### South African Language Identification

## Table of Content

1. Introduction
2. Problem Statement
3. Loading Packages
4. Loading the Data
5. Exploratory Data Analysis (EDA)
6. Data Engineering
7. Modelling
8. Model Explanation
9. Conclusion

## 1. Introduction

South Africa is a vibrant and multicultural society with a rich linguistic tapestry. Its diverse population,
encompassing various languages, underscores the importance of language as a vital tool for enhancing democracy and
enriching the social, cultural, intellectual, economic, and political fabric of the nation. In light of this linguistic
diversity, it becomes imperative for our systems and devices to support communication in multiple languages, reflecting the 
inclusive nature of South African society.

DATA FOR REVIEW>
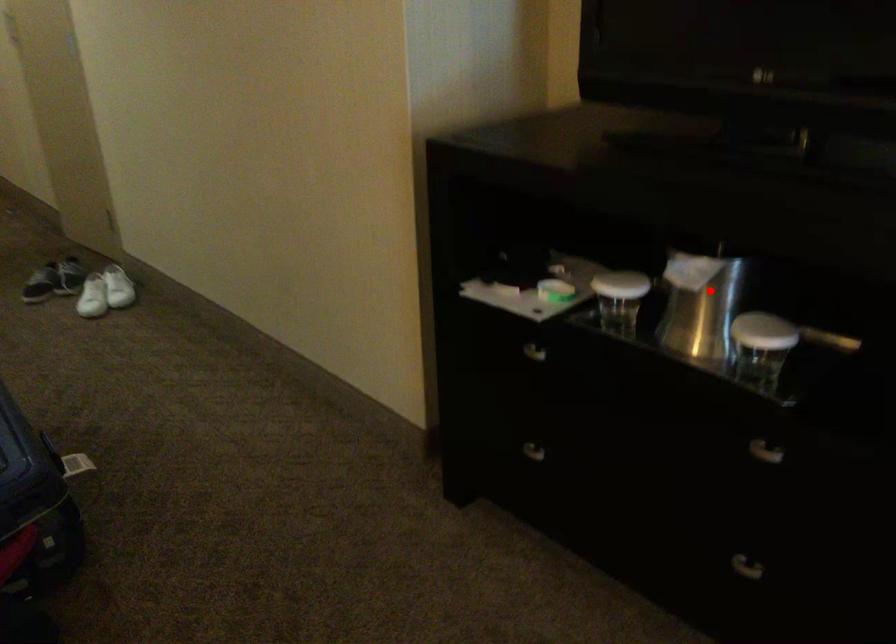
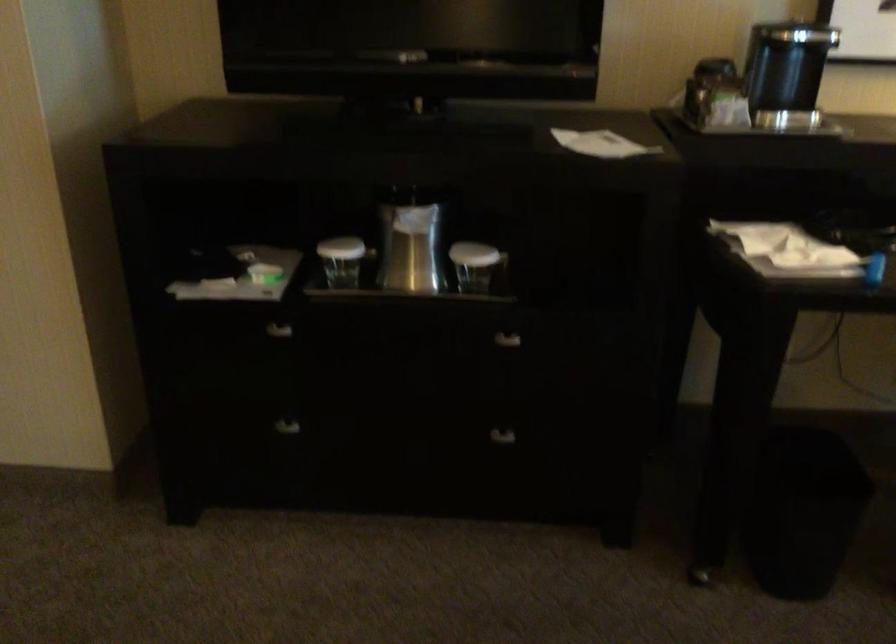
In the second image, find the point that corresponds to the highlighted location in the first image.

(410, 240)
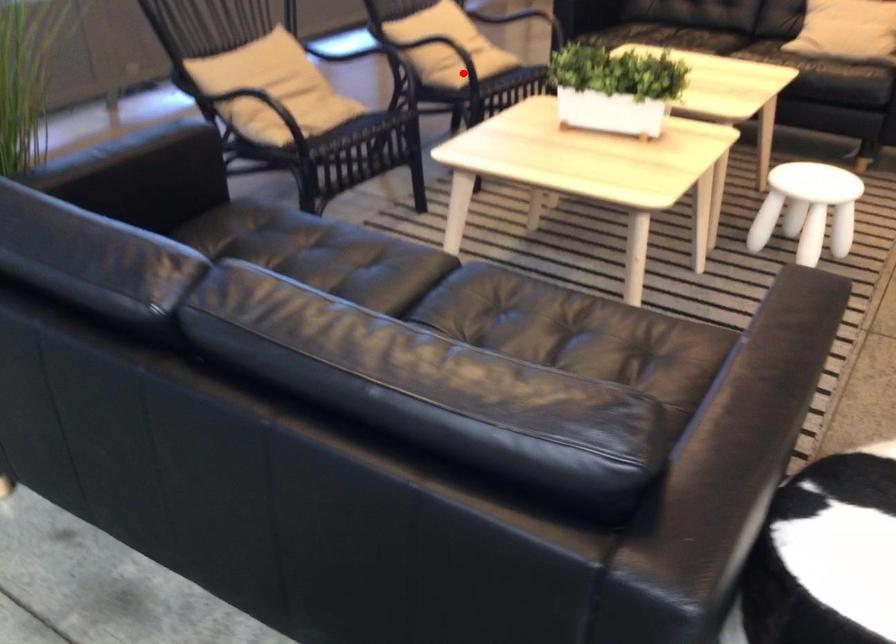
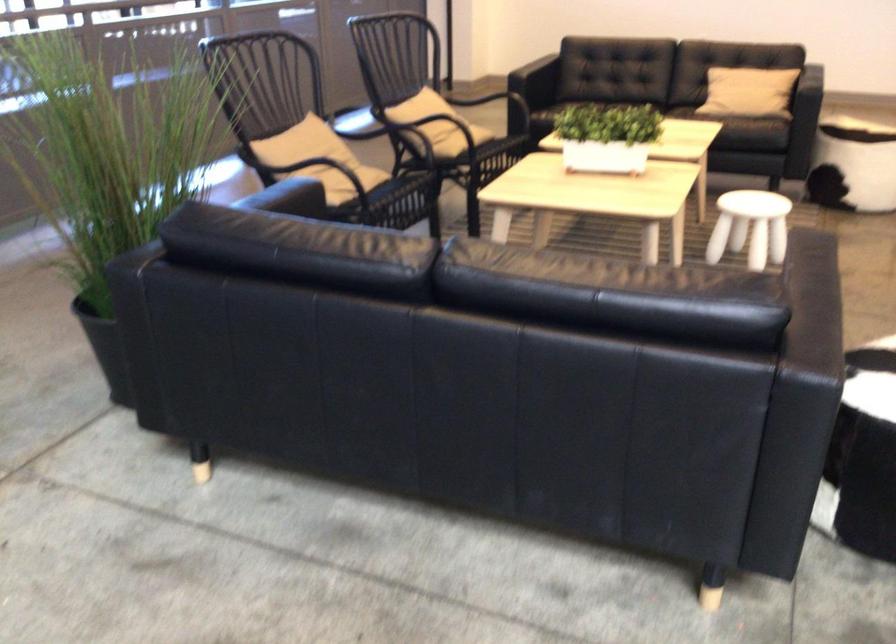
Question: I am providing you with two images of the same scene from different viewpoints. In image1, a red point is highlighted. Considering the same 3D point in image2, which of the following is correct?

Choices:
 (A) It is closer
 (B) It is farther

Answer: (B)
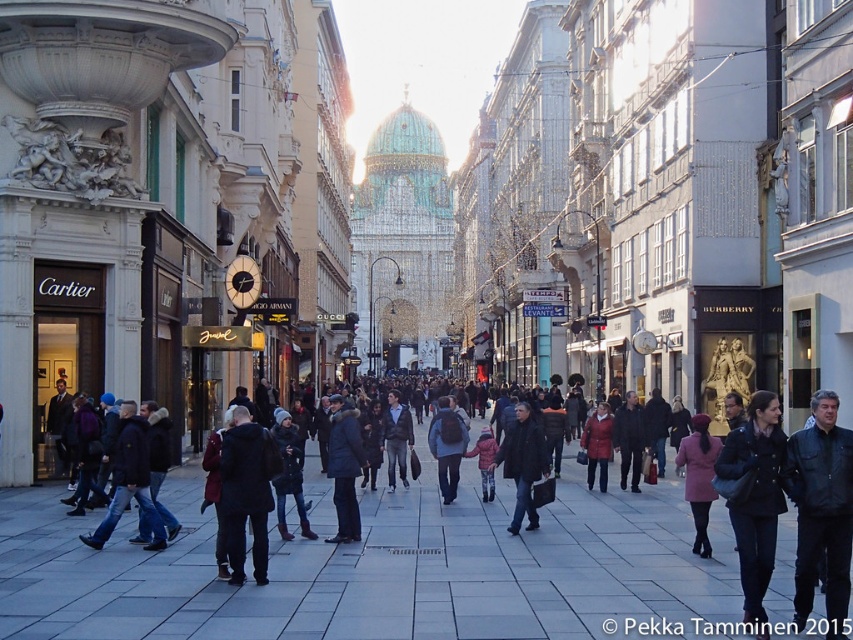
Question: Which object appears closest to the camera in this image?

Choices:
 (A) dark gray jacket at center
 (B) dark gray wool coat at center
 (C) dark blue fur-trimmed coat at center
 (D) matte red coat at center

Answer: (B)

Question: Which object is closer to the camera taking this photo?

Choices:
 (A) dark blue coat at center
 (B) matte red coat at center
 (C) gray stone pavement at center
 (D) dark blue textured coat at center

Answer: (C)

Question: Where is dark blue fur-trimmed coat at center located in relation to matte red coat at center in the image?

Choices:
 (A) below
 (B) above

Answer: (B)

Question: Which point appears farthest from the camera in this image?

Choices:
 (A) (743, 612)
 (B) (585, 451)
 (C) (521, 401)

Answer: (C)

Question: Is gray stone pavement at center bigger than dark gray wool coat at center?

Choices:
 (A) no
 (B) yes

Answer: (B)

Question: Is dark blue jacket at lower left positioned behind matte red coat at center?

Choices:
 (A) yes
 (B) no

Answer: (B)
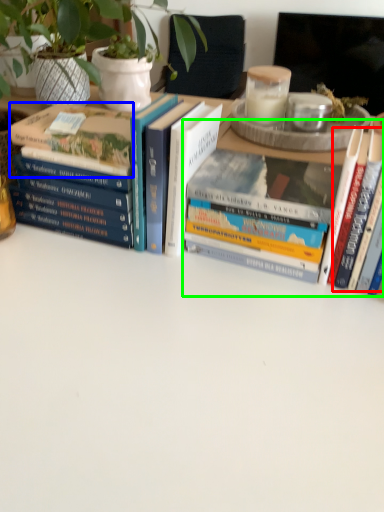
Question: Which object is positioned closest to book (highlighted by a red box)? Select from book (highlighted by a blue box) and book (highlighted by a green box).

Choices:
 (A) book
 (B) book

Answer: (B)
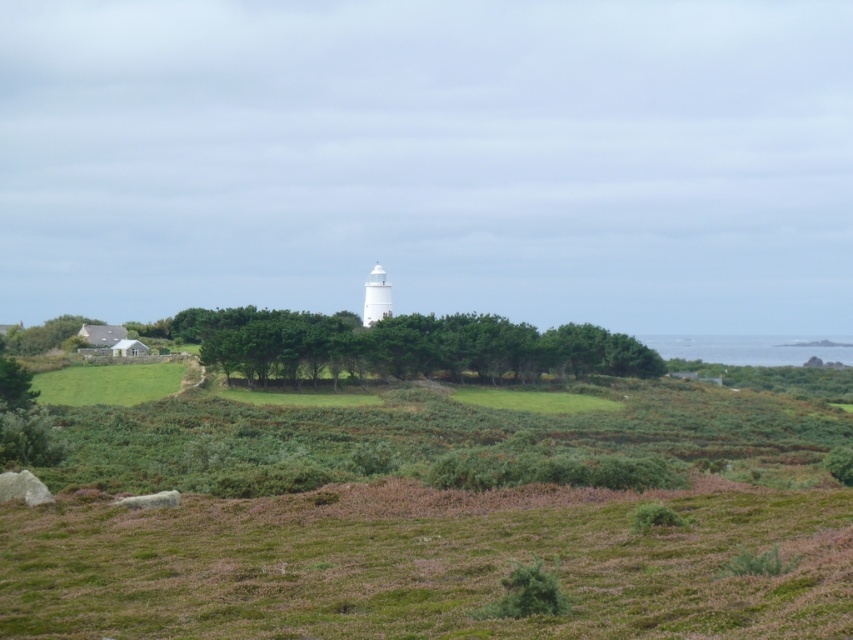
Question: Can you confirm if green grassy field at lower left is smaller than green leafy tree at lower left?

Choices:
 (A) yes
 (B) no

Answer: (A)

Question: Does green grassy field at lower left appear on the right side of green leafy tree at lower left?

Choices:
 (A) yes
 (B) no

Answer: (A)

Question: Does green grassy field at lower left have a larger size compared to green leafy tree at lower left?

Choices:
 (A) yes
 (B) no

Answer: (B)

Question: Which point is farther to the camera?

Choices:
 (A) (442, 364)
 (B) (39, 340)
 (C) (73, 394)

Answer: (B)

Question: Among these objects, which one is nearest to the camera?

Choices:
 (A) green leafy tree at lower left
 (B) green leafy trees at center
 (C) green grassy field at lower left

Answer: (C)

Question: Which object appears farthest from the camera in this image?

Choices:
 (A) green leafy trees at center
 (B) green leafy tree at lower left
 (C) green grassy field at lower left

Answer: (B)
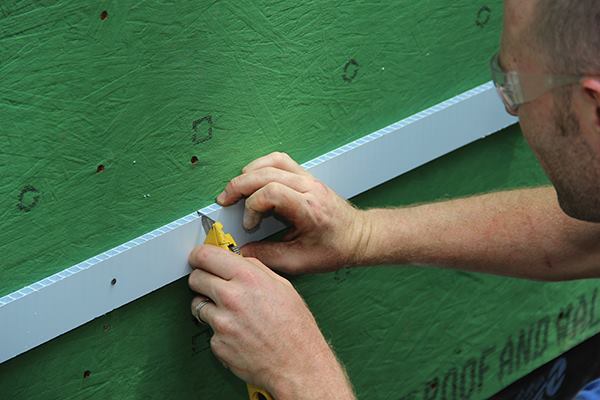
The image size is (600, 400). Find the location of `screw holes`. screw holes is located at coordinates (87, 371), (103, 16), (98, 169), (196, 160).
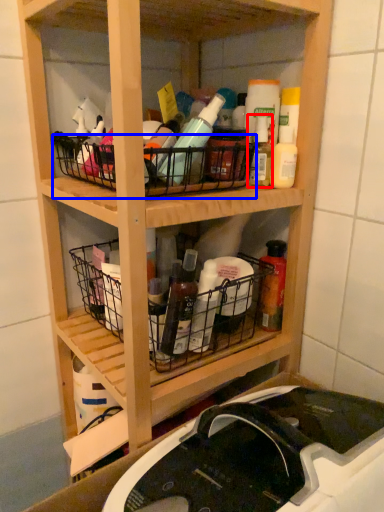
Question: Among these objects, which one is nearest to the camera, bottle (highlighted by a red box) or basket (highlighted by a blue box)?

Choices:
 (A) bottle
 (B) basket

Answer: (B)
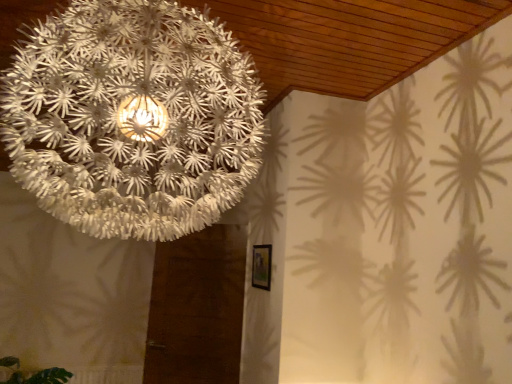
Where is `white paper lampshade at upper center`? white paper lampshade at upper center is located at coordinates (132, 118).

Image resolution: width=512 pixels, height=384 pixels. Describe the element at coordinates (132, 118) in the screenshot. I see `white paper lampshade at upper center` at that location.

QUESTIONS TO ANSWER>
A) Render this sentence from the South African language identification text into Spanish: "South Africa is a vibrant and multicultural society with a rich linguistic tapestry."
B) Carry on the South African language identification text from the point where it stops.

RESULTS FOR THE EXERCISE>
A) Sudáfrica es una sociedad vibrante y multicultural con un rico tapiz lingüístico.

B)
In [None]:

## 2. Problem Statement

In this task, the objective is to employ Natural Language Processing (NLP) for Language Identification in South Africa's 11 Official languages. The goal is to accurately determine the language of a given text, showcasing the application of NLP techniques in discerning the natural language in which a piece of text is written.

## 3 Importing Packages

In [1]:
import numpy as np
import pandas as pd
import seaborn as sns
from matplotlib import pyplot as plt
import matplotlib.pyplot as plt
from scipy.sparse import hstack
%matplotlib inline
import seaborn as sns
import re
import re
from nltk.corpus import stopwords
from nltk.tokenize import word_tokenize
from nltk.stem import PorterStemmer
import nltk

sns.set()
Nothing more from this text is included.